Reputation: 18680
Ok, I understand in languages like C++ why calling virtual method defined in a class is slower than calling a non-virtual method (you have to go through the dynamic dispatch table to lookup the correct implementation to call).
But in Python, if I have:
list_of_sets = generate_a_list_containg_a_bunch_of_sets()
intersection_of_all = reduce(list_of_sets[0].intersection, list_of_sets)
This is dramatically (in my experiments about 40%) slower than:
list_of_sets = generate_a_list_containg_a_bunch_of_sets()
intersection_of_all = reduce(set.intersection, list_of_sets)
What I don't get is why that should be so much slower, the method lookup (I would think) would happen on the call to reduce, so the inside of reduce where the intersection method is actually called shouldn't have to be looked up again (it just just reuse the same method reference).
Could someone illuminate where my understanding is flawed?
Upvotes: 1
Views: 192
Reputation: 601599
This is completely unrelated to method binding etc. The first version computes the intersection of three sets in each iteration, while the second version only intersects two sets.

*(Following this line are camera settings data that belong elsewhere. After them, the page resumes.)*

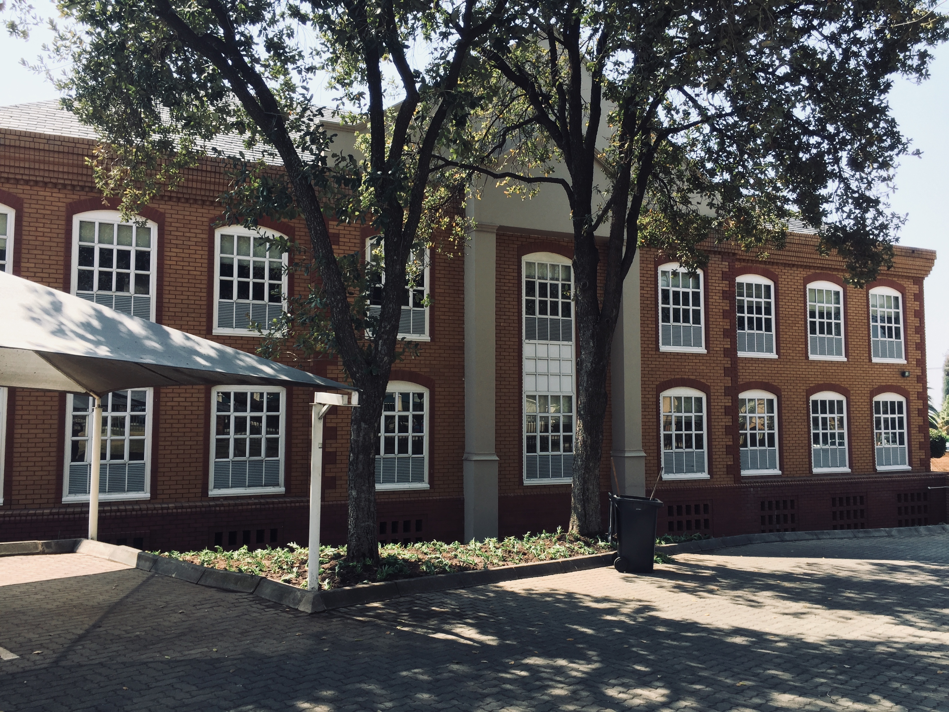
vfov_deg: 48.2
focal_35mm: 29
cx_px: 474
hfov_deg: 61.7
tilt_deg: +7.8
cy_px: 356
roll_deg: -0.9
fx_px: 795
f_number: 2.2
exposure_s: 1/403
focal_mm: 4.15
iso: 32
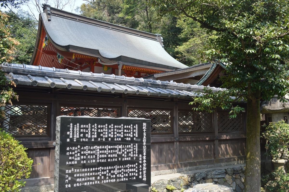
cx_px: 144
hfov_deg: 57.3
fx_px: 265
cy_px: 96
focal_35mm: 33
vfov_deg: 39.9
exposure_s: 1/250
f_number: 8
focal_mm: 22
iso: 400
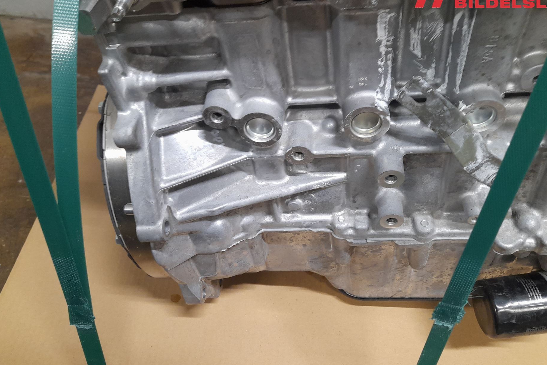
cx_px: 293
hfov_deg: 63.6
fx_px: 441
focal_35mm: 29
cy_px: 186
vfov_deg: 45.0
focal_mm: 4.6
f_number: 2
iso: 250
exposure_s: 1/50
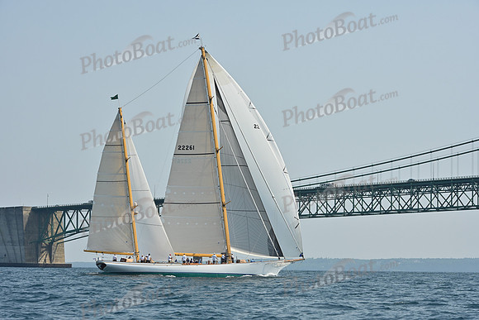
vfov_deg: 12.2
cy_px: 160
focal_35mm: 112
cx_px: 240
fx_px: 1491
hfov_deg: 18.3
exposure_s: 1/1250
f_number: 10
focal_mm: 112
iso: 320
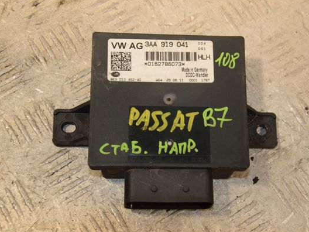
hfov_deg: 24.8
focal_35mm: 79
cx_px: 184
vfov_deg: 18.8
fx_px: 701
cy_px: 118
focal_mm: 45
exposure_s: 1/200
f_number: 6.3
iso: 800
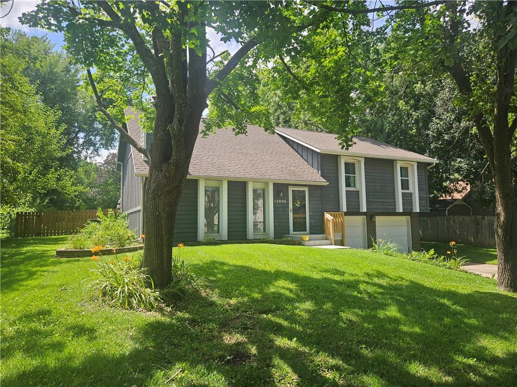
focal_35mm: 23
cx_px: 258
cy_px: 194
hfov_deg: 73.9
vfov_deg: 58.9
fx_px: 344
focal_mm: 5.4
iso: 25
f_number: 1.8
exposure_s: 1/726
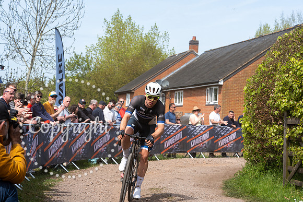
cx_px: 152
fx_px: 589
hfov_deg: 28.8
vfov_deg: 19.5
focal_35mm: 70
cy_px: 101
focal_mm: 70
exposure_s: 1/1000
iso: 250
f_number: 6.3
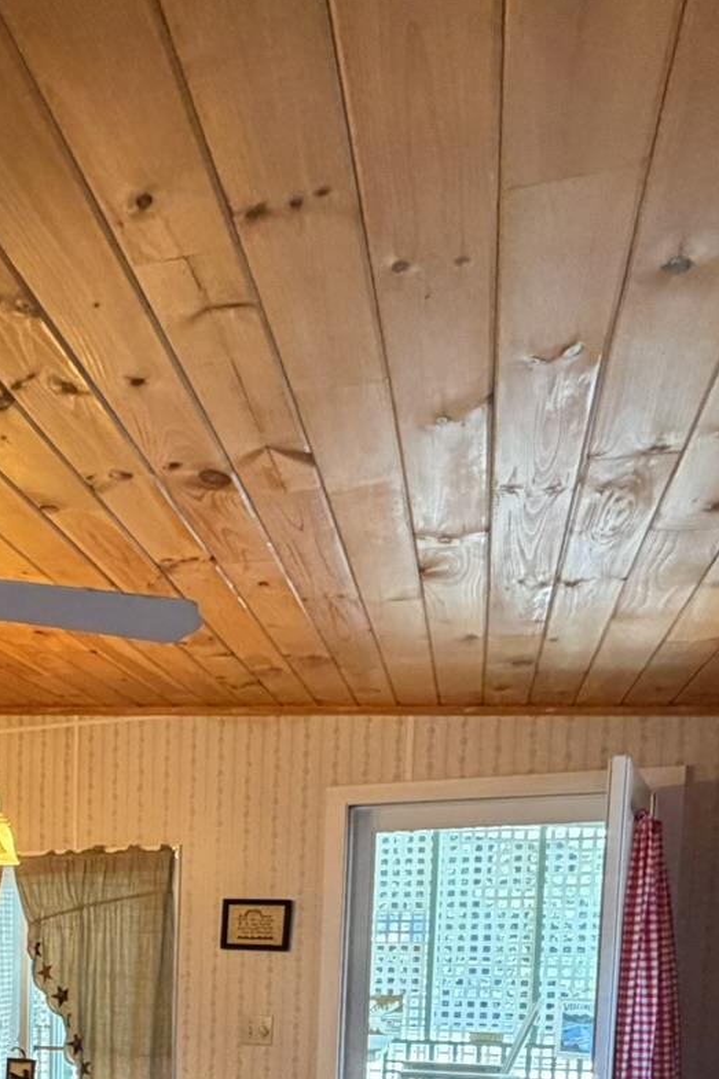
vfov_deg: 44.7
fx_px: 1139
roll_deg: +0.4
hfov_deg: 29.3
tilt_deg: -3.7
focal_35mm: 38
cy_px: 1025
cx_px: -180
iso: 400
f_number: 2.2
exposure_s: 1/60
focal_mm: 2.22
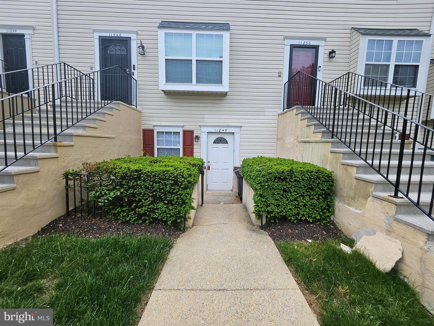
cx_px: 217
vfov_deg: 89.9
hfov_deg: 106.2
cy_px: 163
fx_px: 163
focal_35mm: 13
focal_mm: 1.74
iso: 40
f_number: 2.2
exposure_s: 1/779
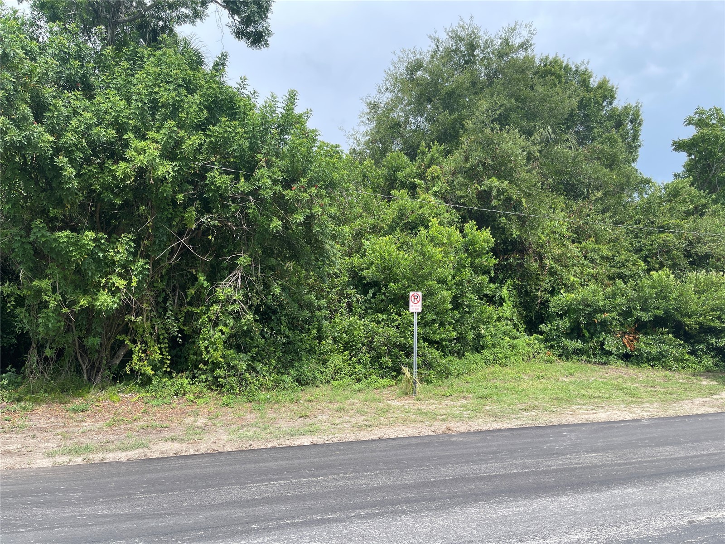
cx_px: 362
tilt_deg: +5.2
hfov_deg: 69.4
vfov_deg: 54.9
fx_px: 524
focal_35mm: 25
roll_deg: -0.4
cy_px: 272
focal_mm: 5.1
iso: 32
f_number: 1.6
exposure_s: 1/1294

This is easy to see if we use the explicit loops instead.
Variant 1:
intersection = list_of_sets[0]
for s in list_of_sets[1:]:
intersection = list_of_sets[0].intersection(intersection, s)
Variant 2:
intersection = list_of_sets[0]
for s in list_of_sets[1:]:
intersection = set.intersection(intersection, s)
(Would you agree now Guido has a point?)
Note that this will probably be even faster:
intersection = list_of_sets[0]
for s in list_of_sets[1:]:
intersection.intersection_update(s)
Upvotes: 12